Nun, da der Krieg in der Ukraine, vor dem auch Claus Leggewie und Ireneusz Paweł Karolewski in ihrem Buch "Die Visegrád-Connection" warnen, tatsächlich begonnen hat, scheinen diese vier Länder Tschechien, Polen, Ungarn und Slowakei mit dem Rest Europas einig zu sein, endlich. Ausgerechnet Polen, im ständigen Konflikt mit der EU wegen seiner Rechtsstaatlichkeit, wird nun zu einem der größten Fürsprecher eines schnell EU-Beitritts der Ukraine und nimmt noch dazu die meisten Flüchtlinge auf.
Tschechien und die Slowakei mit ihren noch jungen Regierungen legen eine Kehrtwende hin: während frühere Regierungen deutlich russlandfreundlicher agierten, schwenken beide Länder nun auf einen klaren EU- und Nato-Kurs. Dann wäre da noch Ungarn, wo Anfang April gewählt wird - was einen extremen Kurswechsel bringen kann.
Die Visegrád-Länder, drei von ihnen direkte Nachbarn der Ukraine, rücken auf einmal auf ganz neue Art in den Fokus - als erste Anlaufstelle von Millionen von Flüchtlingen und möglicherweise gar Vermittler zwischen der Ukraine und dem Westen, wie neulich die spontane Reise der Ministerpräsidenten Tschechiens und Polens sowie Sloweniens in die Ukraine zeigte.
Sind nun alle Sorgen beigelegt? Leggewie und Karolewski sehen die Visegrád-Staaten vor allem als "Eine Herausforderung für Europa" - so lautet der Untertitel des Buchs. Auf 150 Seiten gibt es einen vertieften Einblick in die Entwicklung der Länder seit 1990 und in ihr Selbstverständnis.
Idee vom lockeren Staatenbund
Die Herausforderung liegt demnach nicht nur im offensichtlichen Demokratieabbau in Polen und Ungarn, sondern auch in einem grundsätzlich anderen Verständnis der EU. Während Deutschland und Frankreich mit ihren aktuellen Regierungschefs auf mehr Integration der EU-Länder drängen, ist in den Visegrád-Ländern die Idee einer EU als nur lockerem Staatenbund deutlich beliebter - in allen politischen Lagern. Haben also diese Länder das Potenzial, die EU von innen heraus zu zerstören? Sind am Ende die EU-Gründungsmitglieder wieder allein zu Hause?
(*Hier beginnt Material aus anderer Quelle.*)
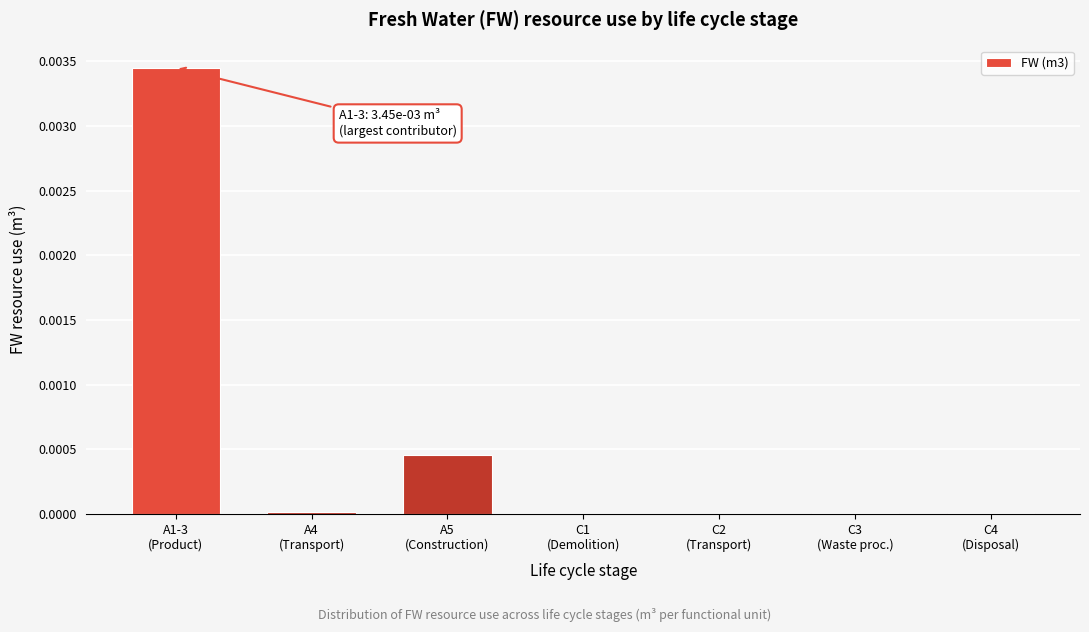

How many categories are shown in the chart?

7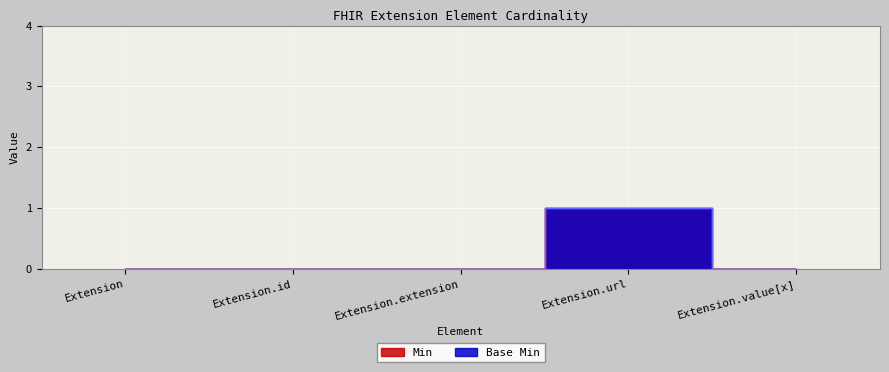

Which series has the widest spread of values?

Min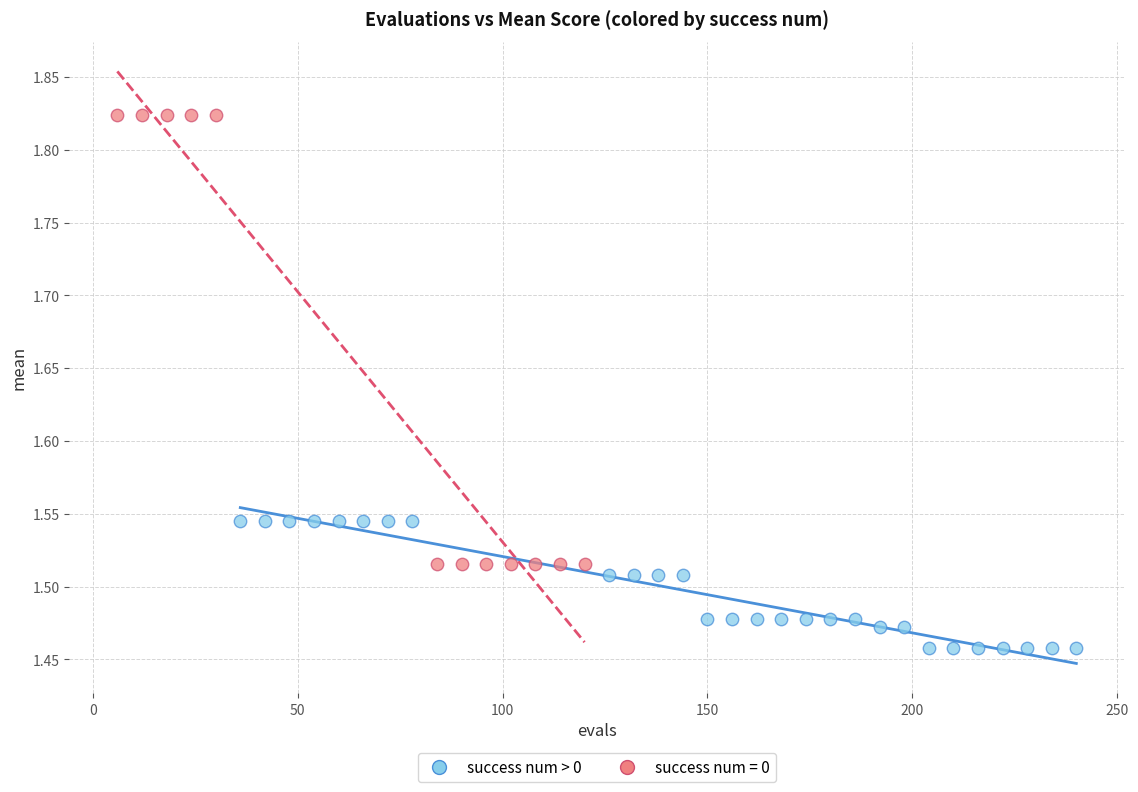

Which series contains the lowest Y value?

success num > 0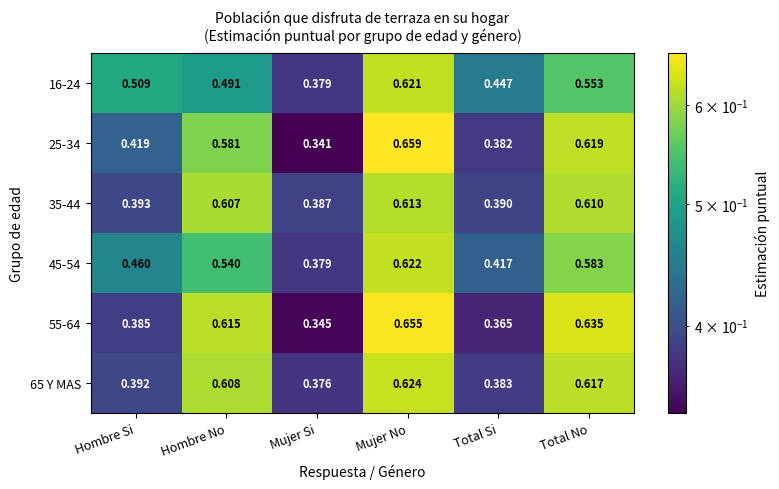

At which label is 45-54 closest to 0?

Mujer Si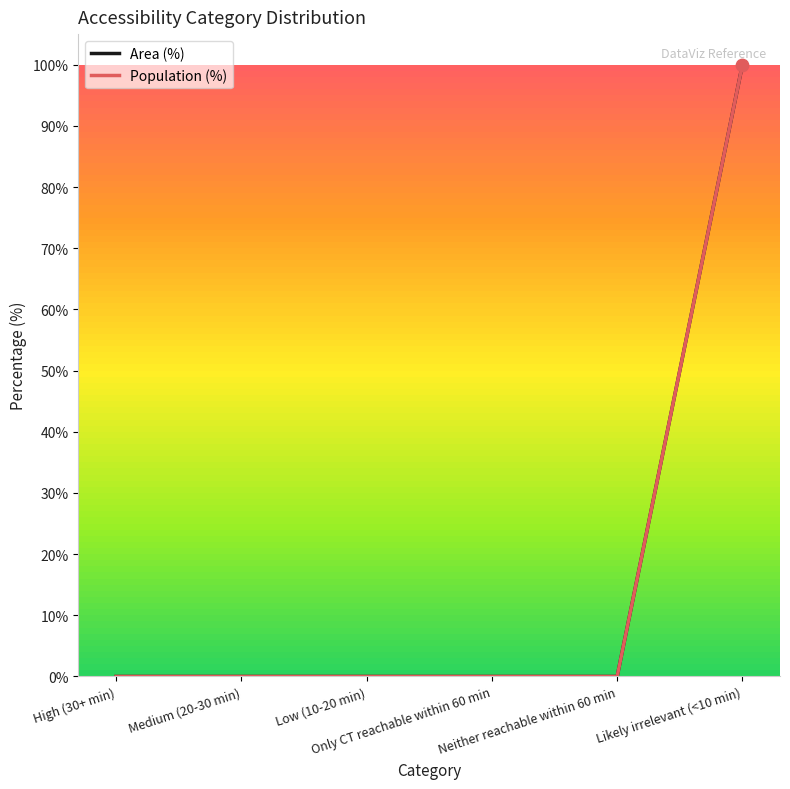

At how many categories does at least one series exceed 99?

1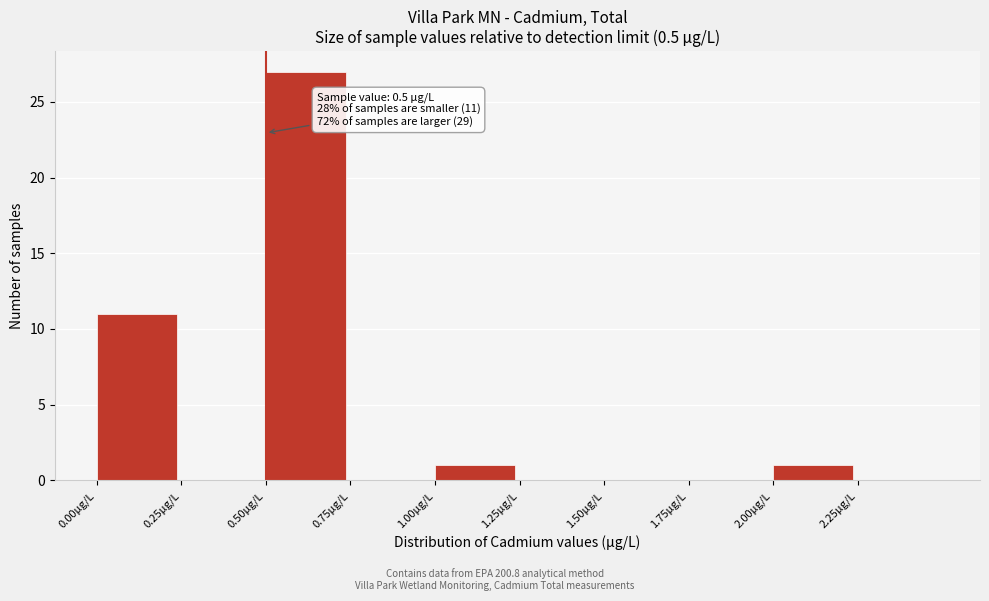

Over which range of the x-axis is the bar tallest?

0.50 to 0.75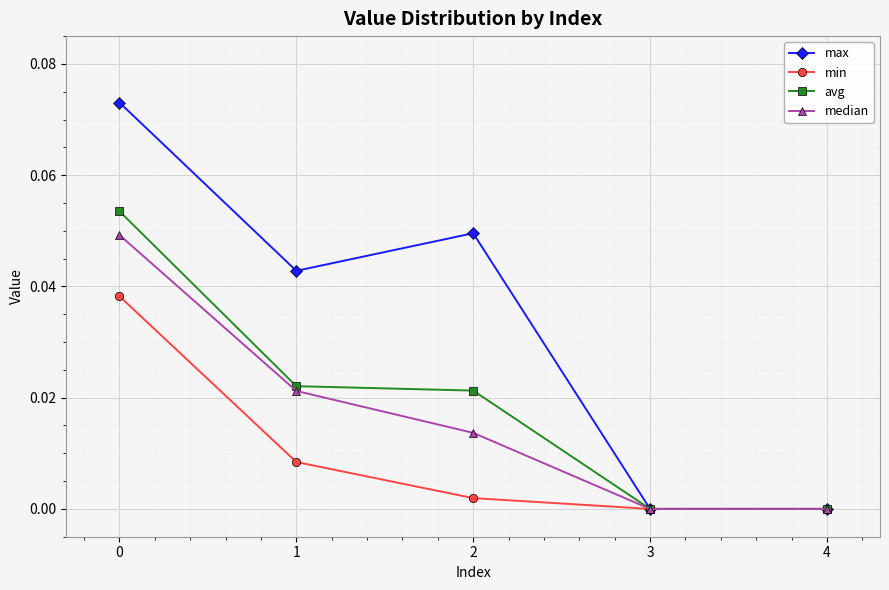

What are all the series names shown in the legend?

max, min, avg, median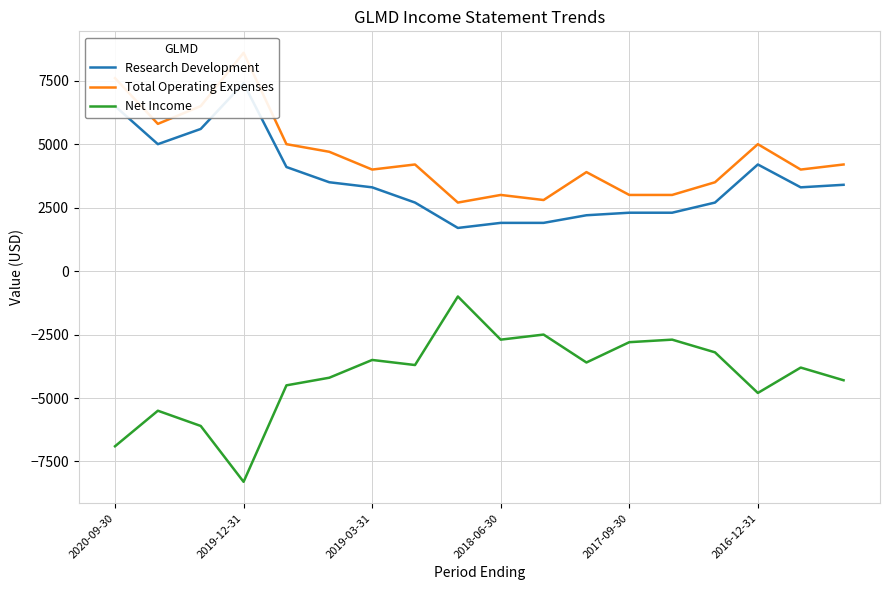

Reading left to right, what are all the values shown in this chart?

Research Development: 6500	5000	5600	7400	4100	3500	3300	2700	1700	1900	1900	2200	2300	2300	2700	4200	3300	3400
Total Operating Expenses: 7600	5800	6500	8600	5000	4700	4000	4200	2700	3000	2800	3900	3000	3000	3500	5000	4000	4200
Net Income: -6900	-5500	-6100	-8300	-4500	-4200	-3500	-3700	-1000	-2700	-2500	-3600	-2800	-2700	-3200	-4800	-3800	-4300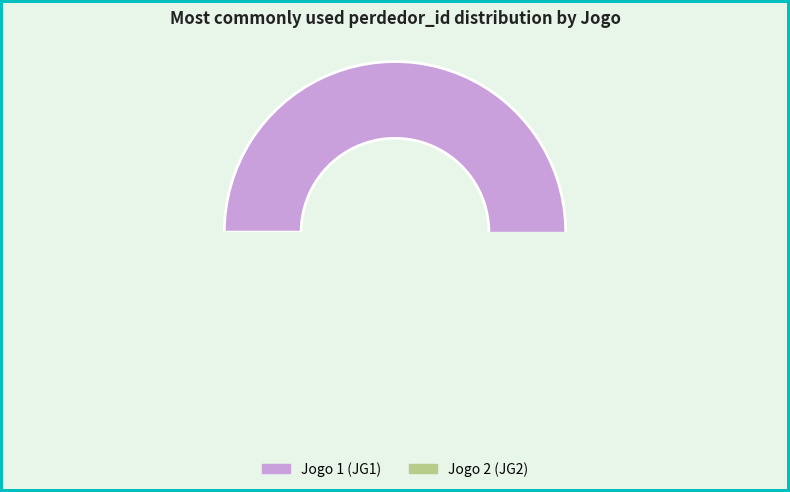

How many slices are in this pie chart?

2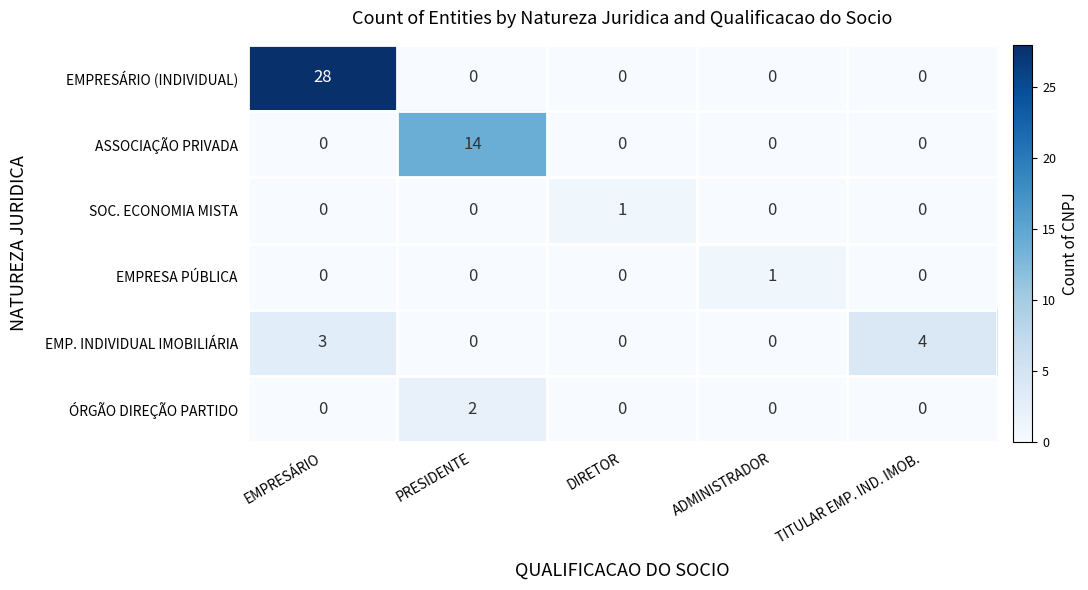

What is the approximate value of EMPRESÁRIO (INDIVIDUAL) at EMPRESÁRIO?

28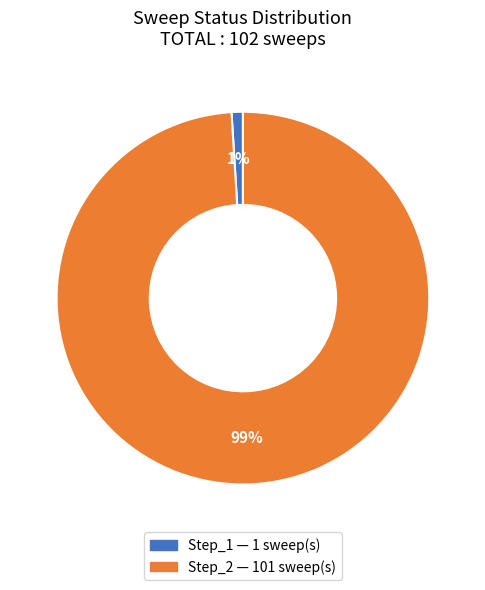

To the nearest percent, what is the difference between the largest and smallest slice percentages?

98%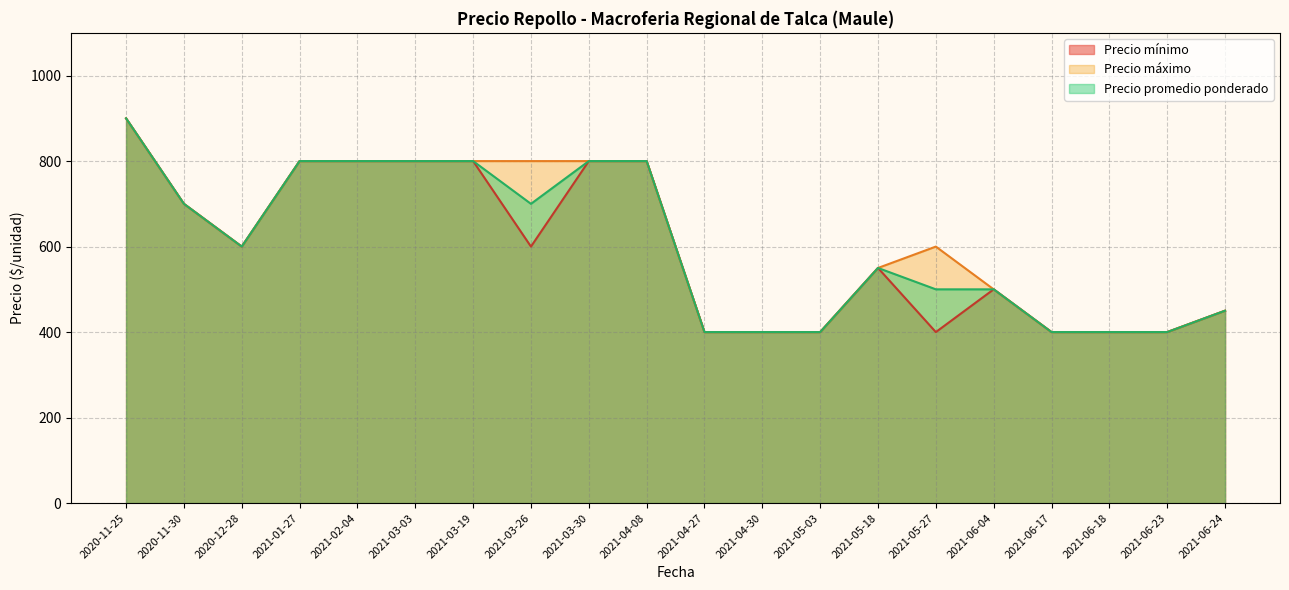

True or false: Precio máximo has a value of 900 at 2020-11-25.

True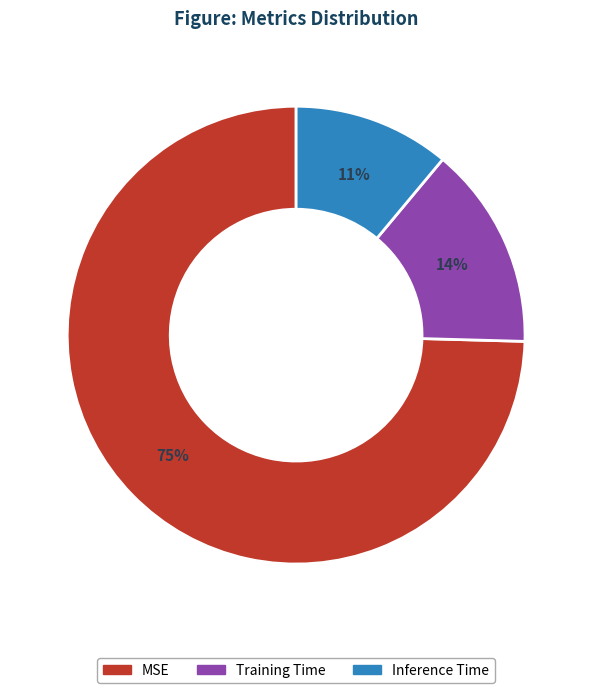

To the nearest percent, what percentage of the pie is Inference Time?

11%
Es gibt Hoffnung. Die Autoren klären nicht nur über die verschiedenen Mechanismen der Macht auf - Staatsvereinnahmung durch Parteien wie in Polen oder durch Oligarchen wie in Tschechien -, sie beschreiben auch, wie eine lebendige Zivilgesellschaft diese Strukturen bekämpft. In der Slowakei 2020, dann in Tschechien 2021 führten auch lautstarke Demonstrationen letztendlich zu Machtwechseln. Die Autoren fordern zudem mehr Widerstand der EU-Partner gegen den Demokratie-Abbau. Die Visegrád-Länder haben die politische Transformation seit 1989 noch nicht abgeschlossen - es ist eine Aufgabe für die gesamte EU.